## Directions
Retype each line of the data below exactly, beginning with the first and ending with the one that contains "importing countries. Companies". Pictures do not belong in the copy.

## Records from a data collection
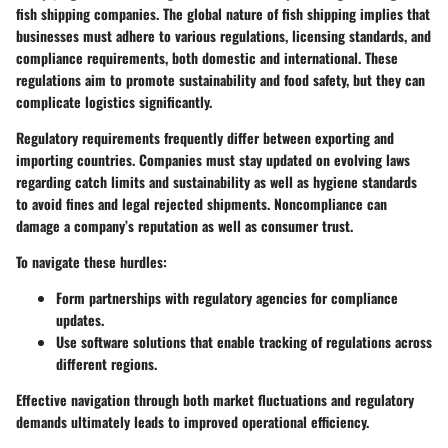
fish shipping companies. The global nature of fish shipping implies that
businesses must adhere to various regulations, licensing standards, and
compliance requirements, both domestic and international. These
regulations aim to promote sustainability and food safety, but they can
complicate logistics significantly.
Regulatory requirements frequently differ between exporting and
importing countries. Companies must stay updated on evolving laws
regarding catch limits and sustainability as well as hygiene standards
to avoid fines and legal rejected shipments. Noncompliance can
damage a company’s reputation as well as consumer trust.
To navigate these hurdles:
Form partnerships with regulatory agencies for compliance
updates.
Use software solutions that enable tracking of regulations across
different regions.
Effective navigation through both market fluctuations and regulatory
demands ultimately leads to improved operational efficiency.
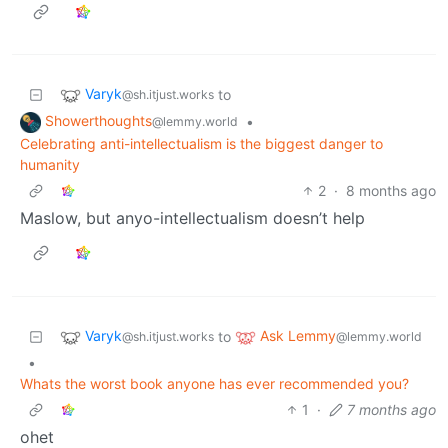
Varyk
to
@sh.itjust.works
Showerthoughts
•
@lemmy.world
Celebrating anti-intellectualism is the biggest danger to
humanity
2
·
8 months ago
Maslow, but anyo-intellectualism doesn’t help
Varyk
Ask Lemmy
to
@sh.itjust.works
@lemmy.world
•
Whats the worst book anyone has ever recommended you?
1
·
7 months ago
ohet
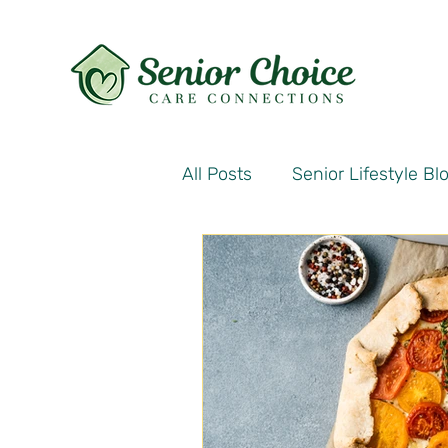
All Posts
Senior Lifestyle Bl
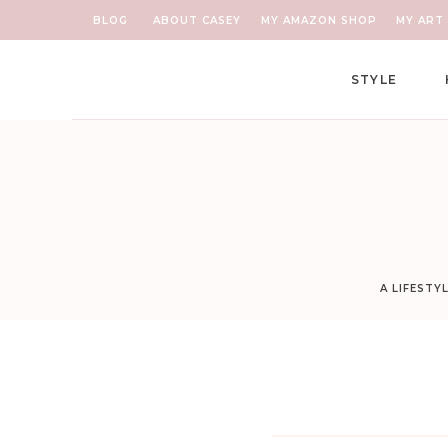
BLOG
ABOUT CASEY
MY AMAZON SHOP
MY ART 
STYLE
A LIFESTY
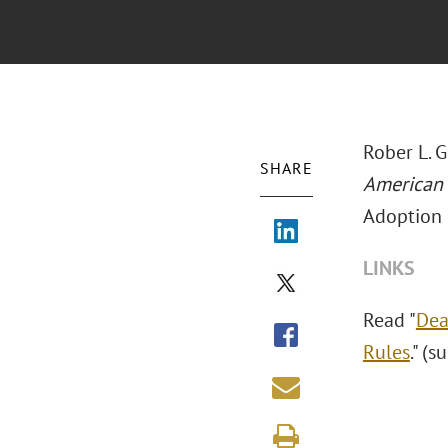
Rober L. 
SHARE
American
Adoption 
LINKS
Read "
Dea
Rules
." (s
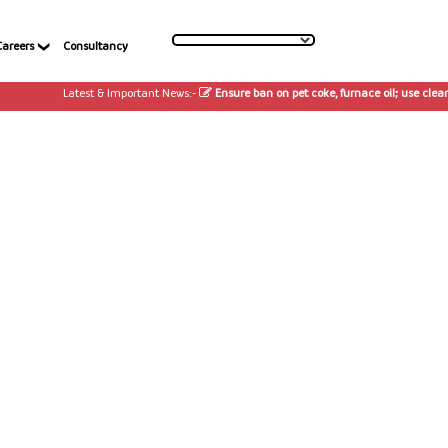
Careers
Consultancy
Latest & Important News:-
Ensure ban on pet coke, furnace oil; use cleaner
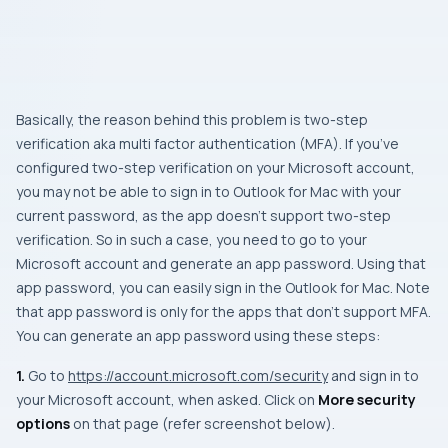
Basically, the reason behind this problem is two-step
verification aka multi factor authentication (MFA). If you’ve
configured two-step verification on your Microsoft account,
you may not be able to sign in to Outlook for Mac with your
current password, as the app doesn’t support two-step
verification. So in such a case, you need to go to your
Microsoft account and generate an app password. Using that
app password, you can easily sign in the Outlook for Mac. Note
that app password is only for the apps that don’t support MFA.
You can generate an app password using these steps:
1.
Go to
https://account.microsoft.com/security
and sign in to
your Microsoft account, when asked. Click on
More security
options
on that page (refer screenshot below).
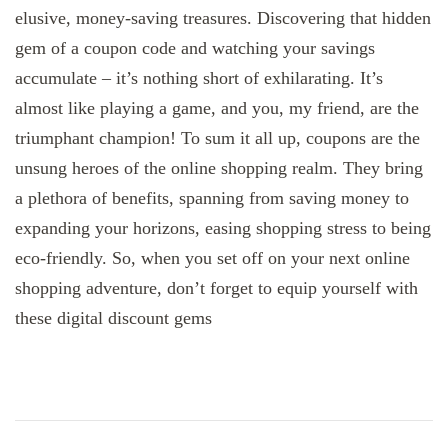
elusive, money-saving treasures. Discovering that hidden
gem of a coupon code and watching your savings
accumulate – it’s nothing short of exhilarating. It’s
almost like playing a game, and you, my friend, are the
triumphant champion! To sum it all up, coupons are the
unsung heroes of the online shopping realm. They bring
a plethora of benefits, spanning from saving money to
expanding your horizons, easing shopping stress to being
eco-friendly. So, when you set off on your next online
shopping adventure, don’t forget to equip yourself with
these digital discount gems
Post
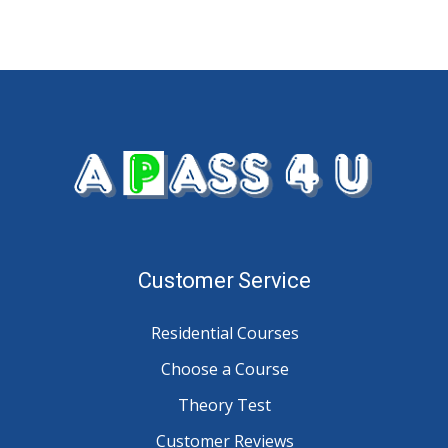
Customer Service
Residential Courses
Choose a Course
Theory Test
Customer Reviews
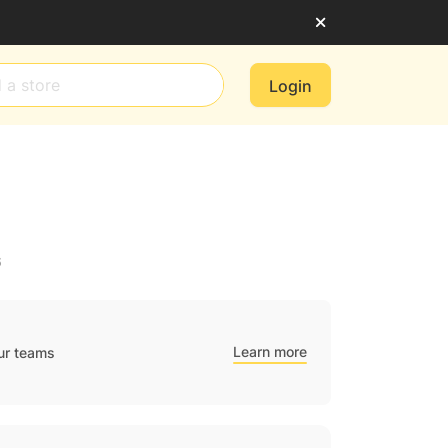
Login
6
Learn more
ur teams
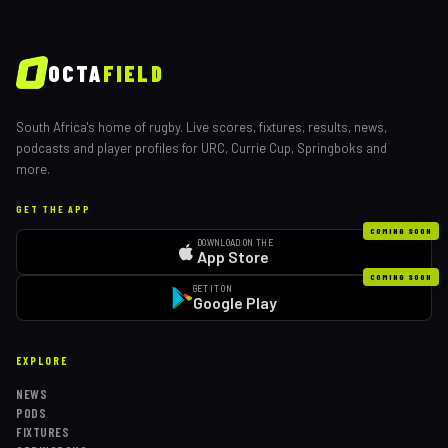
OCTA
FIELD
South Africa's home of rugby. Live scores, fixtures, results, news,
podcasts and player profiles for URC, Currie Cup, Springboks and
more.
GET THE APP
COMING SOON
DOWNLOAD ON THE
App Store
COMING SOON
GET IT ON
Google Play
EXPLORE
NEWS
PODS
FIXTURES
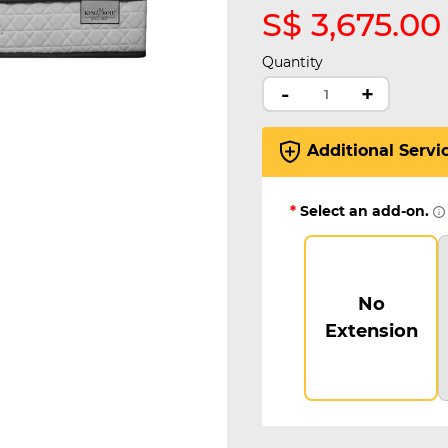
S$ 3,675.00
Quantity
-
+
Additional Servi
*
Select an add-on.
No
Extension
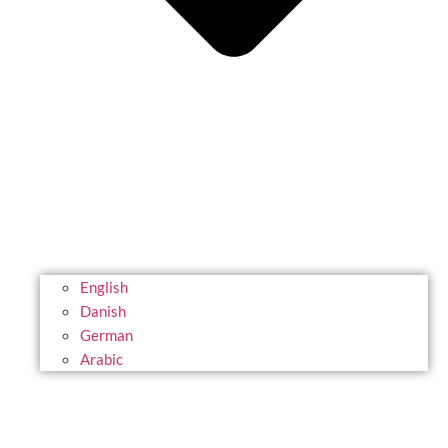
English
Danish
German
Arabic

## Output for this exercise
fish shipping companies. The global nature of fish shipping implies that
businesses must adhere to various regulations, licensing standards, and
compliance requirements, both domestic and international. These
regulations aim to promote sustainability and food safety, but they can
complicate logistics significantly.
Regulatory requirements frequently differ between exporting and
importing countries. Companies must stay updated on evolving laws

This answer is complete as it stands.